Shareholders Want Avon to Walk the Walk
UPdate spring 2005

Runs for the Cure, Walks for the Cure, Pink Ribbon Campaigns - many cosmetic companies are prominent in raising funds for breast cancer research. But often these same companies market cosmetic and body care products with ingredients which are known, probable or suspected carcinogens. 

Breast Cancer Action (BCA), a nonprofit education and advocacy group in the US, is using shareholder activism to convince Avon to walk the walk, and eliminate phthalates and parabens from their products. BCA argues that these chemicals can contribute to breast cancer. 

BCA members bought shares in Avon. Prior to the 2004 shareholders meeting, they filed a resolution that Avon study the feasability of removing parabens from its products.  At the meeting in May 2004, 8.7% of shareholders voted in favour of the resolution.  This means the issue can be reraised next year, and puts pressure on Avon to act. 

One week prior to the meeting, Avon responded to a resolution filed in 2003 by  shareholder members of Breast Cancer Action. The resolution asked that Avon study the feasibility of removing another chemical group, phthalates, from their products. Avon has now pledged to remove dibutyl phthalates (DBP), one of the phthalates of greatest concern, from their products.

Recent studies show that both parabens and phthalates may be linked to cancer. Parabens are chemical preservatives that have been identifies as estrogenic and which disrupt normal hormone functioning. Estrogenic chemicals mimic the function of the naturally occurring hormone estrogen.

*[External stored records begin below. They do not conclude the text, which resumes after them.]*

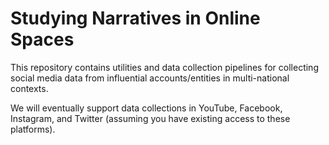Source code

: # Studying Narratives in Online Spaces

This repository contains utilities and data collection pipelines for collecting social media data from influential accounts/entities in multi-national contexts.

We will eventually support data collections in YouTube, Facebook, Instagram, and Twitter (assuming you have existing access to these platforms).
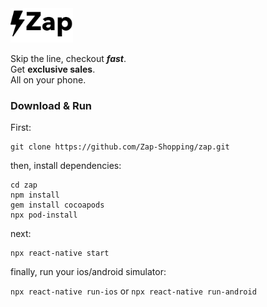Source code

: <img src="/app/assets/icons/logo-black.png" alt="drawing" width="100"/>

Skip the line, checkout **_fast_**.  
Get **exclusive sales**.  
All on your phone.

### Download & Run

First:

    git clone https://github.com/Zap-Shopping/zap.git

then, install dependencies:

    cd zap
    npm install
    gem install cocoapods
    npx pod-install

next:

    npx react-native start

finally, run your ios/android simulator:

`npx react-native run-ios` or `npx react-native run-android`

Exposure to external estrogens has been shown to increase the risk of breast cancer.  Evidence suggests that young females with developing breast tissue are particularly vulnerable to the increased breast cancer risk associated with exposure to external estrogens.
Phthalates are common components of fragrances.  A study by the US Center for Disease Control in 2000 found phthalates in the bodies of all persons tested. What shocked scientists was that women 20 to 40 years old, the childbearing age, had phthalate levels up to 20 times higher than average. Phthalates are known to cause a broad range of birth defects and lifelong reproductive impairments in laboratory animals which were exposed to these chemicals in the womb and after birth. Phthalates are also known to be hormone-mimicking chemicals, many of which disrupt normal hormonal processes, raising concern about their implications for increased breast cancer risk. 

Avon is not the only company that supports breast cancer research while marketing products containing known, probable or suspected carcinogens. Revlon sponsors an annual 5K Run/Walk for Women that in part funds the Revlon/UCLA Women’s Cancer Research Program. Yet a recent study from the Environmental Working Group, Skin Deep ( which rated products from 1-10 (10 indicating the highest amounts of hazardous ingredients), found over 80% of the Revlon products tested rated 7.2 or higher. 

Mary Kay, whose web site proclaims that the company’s charitable foundation is ”committed to eliminating cancers affecting women,” does not make it easy for consumers to find out if its products contain potentially harmful ingredients. In 2004, Mary Kay was a vocal opponent of a bill in the California legislature which would have upheld the public's right to know about carcinogenic and reproductive toxins in cosmetics and personal care products.